__Records supplied__:
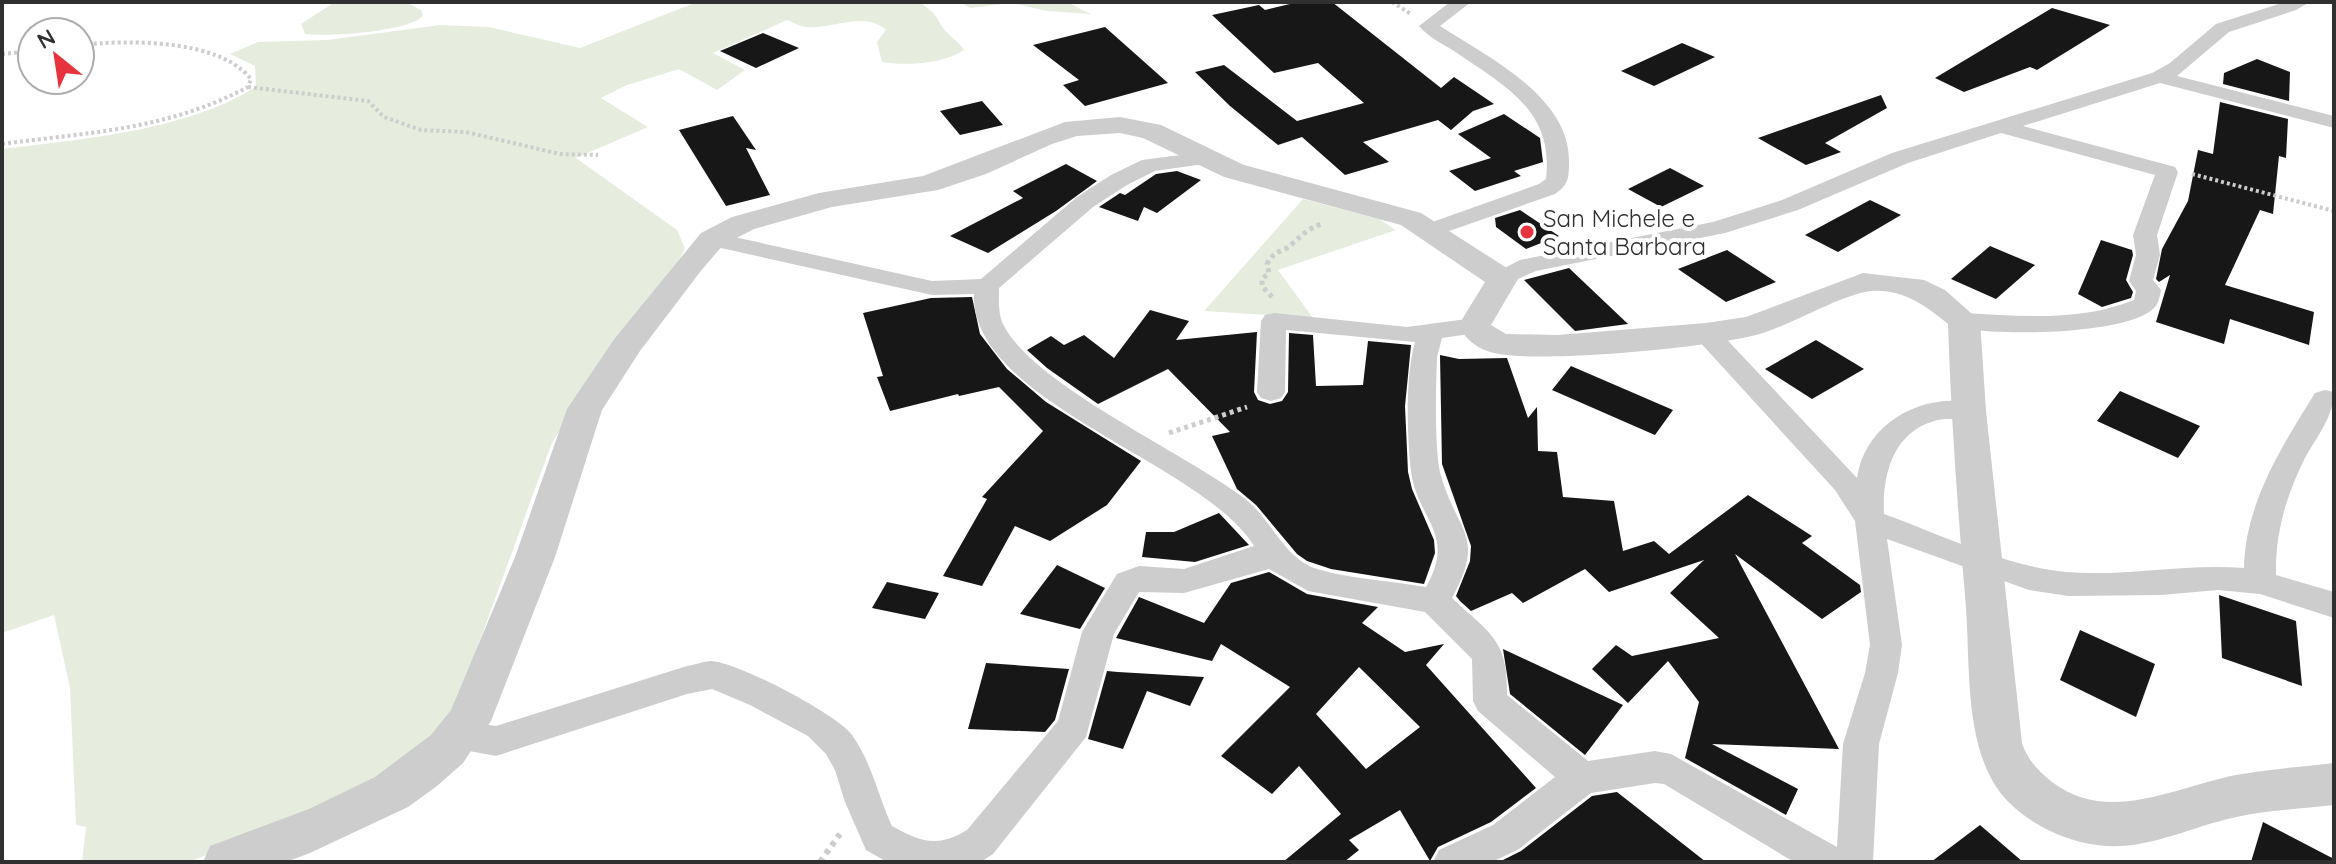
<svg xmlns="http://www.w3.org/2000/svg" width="2336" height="864" font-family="Quicksand,sans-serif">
<rect width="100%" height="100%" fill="#fff"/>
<g fill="#e6edde">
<path d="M335,2H406L421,10L423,16C407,32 329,37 305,34L301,24Z"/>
<path d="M697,2H919C931,10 935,13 941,25C946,34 958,40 964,50C943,64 906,66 882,62L877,42L886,30C865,10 831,30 805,27C799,26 793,22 787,20L713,53L745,70L717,90L679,69L627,85L601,98L648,127L576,158L677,230L685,248L678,263L606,352L551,445L452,717L421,756L353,795L189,862H82L86,827L76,825L70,688L54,615L2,633V149C84,139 185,131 256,87L255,66L230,54L258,42L327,40L441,25L489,27L580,48Z"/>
<polygon points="960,2 1067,2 1091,14 1047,11 1011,3 970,8"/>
<polygon points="1303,199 1379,219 1396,230 1278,270 1313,318 1204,311"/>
</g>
<g fill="#171717" fill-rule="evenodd">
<polygon points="1298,2 1332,2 1441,88 1454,77 1494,104 1473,111 1451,130 1438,120 1363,142 1389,162 1345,175 1302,137 1278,145 1230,106 1195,72 1224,65 1297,121 1364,103 1318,63 1274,73 1212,15 1259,5 1265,10"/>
<polygon points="2052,8 2110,25 2037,70 2030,67 1964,92 1935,78"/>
<polygon points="1105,27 1168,83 1085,106 1063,85 1079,80 1033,45"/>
<polygon points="763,33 799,48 756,68 720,51"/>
<polygon points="1682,43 1715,57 1654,86 1621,71"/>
<polygon points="2257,59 2290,72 2289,101 2223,84 2224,73"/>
<polygon points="1881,95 1887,108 1825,143 1841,152 1806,165 1758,138"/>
<polygon points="982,101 1003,125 960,135 940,111"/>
<polygon points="2220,102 2288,119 2286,158 2279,156 2273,214 2260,210 2225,285 2314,312 2309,345 2230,319 2224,344 2156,322 2170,275 2159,282 2156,279 2162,249 2188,201 2198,150 2213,154"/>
<polygon points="1504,114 1540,138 1543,162 1514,171 1521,176 1475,191 1449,171 1491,158 1458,134"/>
<polygon points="733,116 756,150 746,148 770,195 726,206 679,130"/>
<polygon points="1066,164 1097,181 1056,211 988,253 950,236 1023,198 1013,191"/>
<polygon points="1670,168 1704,186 1661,207 1628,189"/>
<polygon points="1177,171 1201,180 1157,213 1144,207 1138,221 1099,207 1120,193 1125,195 1156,174"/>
<polygon points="1870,200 1901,215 1838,252 1805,235"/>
<polygon points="1520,210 1559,236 1526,249 1496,227 1495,218"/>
<polygon points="2101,240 2132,250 2133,255 2126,280 2133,292 2131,298 2102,307 2078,294"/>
<polygon points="1990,246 2035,265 1996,299 1951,279"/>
<polygon points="1727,250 1776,282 1726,302 1678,269"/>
<polygon points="1569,268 1628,324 1575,331 1524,280"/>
<polygon points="972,297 980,334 1007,369 1046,402 1141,461 1107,505 1050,541 1015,526 982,586 943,576 987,499 982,497 1043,431 999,387 959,396 958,394 890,411 877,377 883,376 863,313 931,298"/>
<polygon points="1150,310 1189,321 1176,340 1257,332 1254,392 1258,400 1270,404 1282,401 1288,392 1289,333 1313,335 1316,386 1363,385 1368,341 1411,345 1405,406 1408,472 1412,489 1434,540 1435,553 1424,584 1331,569 1307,561 1297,554 1256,505 1237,489 1212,436 1230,432 1168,369 1098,404 1047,368 1027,350 1051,336 1064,345 1084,335 1114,358"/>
<polygon points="1816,340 1864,369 1812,399 1765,369"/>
<polygon points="1440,355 1459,359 1507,358 1528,418 1537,407 1538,451 1557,452 1563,497 1614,501 1623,551 1654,541 1669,554 1748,495 1812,536 1802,543 1860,585 1861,592 1822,619 1735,554 1839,749 1712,744 1798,789 1786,815 1685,758 1699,702 1668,661 1628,703 1592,669 1616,645 1632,656 1719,638 1670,593 1704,560 1609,592 1585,569 1523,603 1512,593 1471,611 1460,601 1456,596 1470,561 1471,546 1442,464"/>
<polygon points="1571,366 1673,410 1655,435 1648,432 1552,390"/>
<polygon points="2120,391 2200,426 2178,458 2097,421"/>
<polygon points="1219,513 1249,545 1195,562 1142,557 1146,532 1174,532"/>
<polygon points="1057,565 1105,588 1080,629 1020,614"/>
<path d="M1269,572L1307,594L1378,607L1362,623L1405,652L1444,644L1426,665L1536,788L1491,822L1438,847L1430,861L1400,810L1349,840L1359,850L1344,862H1283L1341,814L1299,766L1272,794L1221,756L1290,687L1221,644L1212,661L1116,638L1139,597L1204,623L1231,583ZM1359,667L1420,727L1366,769L1316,714Z"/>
<polygon points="887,582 939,593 925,619 872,608"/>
<polygon points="2219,595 2296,621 2302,686 2222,658"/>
<polygon points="2080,630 2155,664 2136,717 2060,680"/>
<polygon points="1503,649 1623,705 1585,755 1510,694"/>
<polygon points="986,663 1069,669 1055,720 1045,732 968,729"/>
<polygon points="1107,671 1118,672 1204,677 1190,706 1147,691 1123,749 1088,739"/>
<polygon points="1617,792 1706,862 1499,862 1521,851 1592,796"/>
<polygon points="2263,822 2334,859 2334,862 2251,862"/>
<polygon points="1980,825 2023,862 1931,862"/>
</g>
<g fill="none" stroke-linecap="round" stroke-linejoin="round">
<g stroke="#cdcdcd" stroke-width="4" stroke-dasharray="3 3" stroke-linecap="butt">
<polyline points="1392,2 1411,14"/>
<polyline points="2,54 32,51"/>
<polyline points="248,87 368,101 384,117 421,130 466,132 560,154 598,155"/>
<path d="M2,144C91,132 167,130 248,87L251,79C218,38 127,40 80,45"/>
<polyline points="2192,174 2334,211"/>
</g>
<g stroke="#cdcdcd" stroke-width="5" stroke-dasharray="4 4" stroke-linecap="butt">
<path d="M1272,297L1262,286V279L1269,273L1267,264C1276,248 1281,254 1292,244C1303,234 1309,228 1324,223"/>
<polyline points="1169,433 1247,407"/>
</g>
<polyline stroke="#cdcdcd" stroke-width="6" stroke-dasharray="5 5" stroke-linecap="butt" points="820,862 840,834"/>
<g fill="#cdcdcd" fill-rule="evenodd">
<path d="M1450,2H1471L1440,26C1488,57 1571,97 1569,163C1569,179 1568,185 1555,194L1432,237L1424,235L1420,230L1424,225L1539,184L1546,179C1554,110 1505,86 1454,51C1443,44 1428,37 1419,26Z"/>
<path d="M2285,2H2310L2296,10L2229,32L2177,76L2334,116V128L2160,83L2023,126L2175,167L2178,172L2157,235L2160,255L2153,280L2161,290C2160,295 2159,303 2155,307C2130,336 1991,336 1955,327L1951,321L1955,315L1964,313C2021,316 2080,322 2134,300L2136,291L2129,281L2136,255L2133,235L2155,175L2001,133L1908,163L1798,210L1725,233L1536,271L1502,286L1493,284L1490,279L1493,274L1520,260L1713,222L1782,200L1892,153L2152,73L2170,63L2216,24Z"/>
<path d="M1203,152L1214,158L1211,163L1155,171L1127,185L1093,207L999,288C999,300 998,313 1003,324C1032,384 1187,454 1244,498C1272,519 1283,558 1317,569C1351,579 1391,581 1426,587C1457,533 1417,520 1411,471C1407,434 1405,378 1415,342L1286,330L1285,392L1281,398L1271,401L1261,398L1257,392L1261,321L1265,315L1274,313L1407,327L1474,318L1483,320L1487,326L1483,332L1442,338L1437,357C1436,386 1434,450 1441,476C1458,534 1486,535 1452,598C1490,634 1508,639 1507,695L1588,761L1655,751L1671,754L1837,847L1843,744L1865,673L1870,645L1855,521L1835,490L1697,339L1693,333L1697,327H1715L1857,478C1865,422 1925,390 1978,404L1982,411L1978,418C1963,422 1948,416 1934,421C1892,433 1882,477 1884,514C1942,535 2004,566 2066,572C2125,577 2185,563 2244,568C2245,504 2282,446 2315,393L2325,390L2334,392C2334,417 2315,439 2304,460C2286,496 2275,534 2276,575L2334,592V618L2260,594L2218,590L2161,595L2068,596L2029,590L1887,539L1902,645L1898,673L1879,744L1873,862H1794L1664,784L1655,783L1591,793L1519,849L1492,862H1433L1439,850L1493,825L1555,777L1478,711L1473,701L1472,659L1425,612L1308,591L1269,569L1184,593L1139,592L1114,634L1086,737L993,854L981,862H887L866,850L845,802L835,770L826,754L808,736L750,705L712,689L687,694L496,756L448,747L442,736L448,725L460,721L496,726L687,666C695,665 704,661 711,661C737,662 837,714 852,735C872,763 878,796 892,826C921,842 937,848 967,830L1058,721L1082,632L1117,574L1139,566L1184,569L1254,546C1203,462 970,402 974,294L932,295L712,246L704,244L700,239L704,234L712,232L932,281L981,279L1077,197L1111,175L1142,160Z"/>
</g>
<path fill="#cdcdcd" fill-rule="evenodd" d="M1120,117L1161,125L1244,165L1421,213L1513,272L1518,279L1491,325L1506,334L1558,335L1706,323L1746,317L1863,273L1924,280L1945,290L1980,321L1986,411L2022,743C2027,759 2038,771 2052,782C2108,825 2175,787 2236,775C2268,769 2301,767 2334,763V805C2300,809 2265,810 2232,818C2188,828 2142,852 2097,845C2059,840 2016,818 1995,785C1965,737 1970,664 1966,608C1958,513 1951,419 1948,324C1925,305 1898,286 1865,292C1836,298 1794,323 1763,333C1721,347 1530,365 1490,352C1475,347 1466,339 1458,326L1485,282L1401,225L1224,177L1143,138L1120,133L1077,136L1052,144L986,174L938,190L832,207L754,229L723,245L700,272L640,351L602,410L555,557L491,721L463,763L437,786L408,807L310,853L286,862H203L210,846L309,809L375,777L431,735L451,710L515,557L567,409L615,338L701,233L732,217L819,193L923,176L1065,122Z"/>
</g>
<circle fill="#e6333e" stroke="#fff" stroke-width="3" cx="1527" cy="232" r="8"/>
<g text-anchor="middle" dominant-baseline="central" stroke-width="8" stroke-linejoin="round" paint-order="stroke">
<g font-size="24" fill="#303030" stroke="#fff" text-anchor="start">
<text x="1543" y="218">San Michele e<tspan x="1543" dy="28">Santa Barbara</tspan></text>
</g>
</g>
<rect width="2336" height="864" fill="none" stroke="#303030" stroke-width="8"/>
<g transform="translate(56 56) rotate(330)"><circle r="38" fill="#ffffff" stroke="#acacac" stroke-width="2"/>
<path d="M0-6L14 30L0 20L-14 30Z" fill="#e6333e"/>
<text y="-12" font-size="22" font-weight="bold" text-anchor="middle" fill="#303030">N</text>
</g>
</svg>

__What you have to do__:
Which lines of the data include the string "size"? Find them and copy each one.

__Solution__:
<g font-size="24" fill="#303030" stroke="#fff" text-anchor="start">
<text y="-12" font-size="22" font-weight="bold" text-anchor="middle" fill="#303030">N</text>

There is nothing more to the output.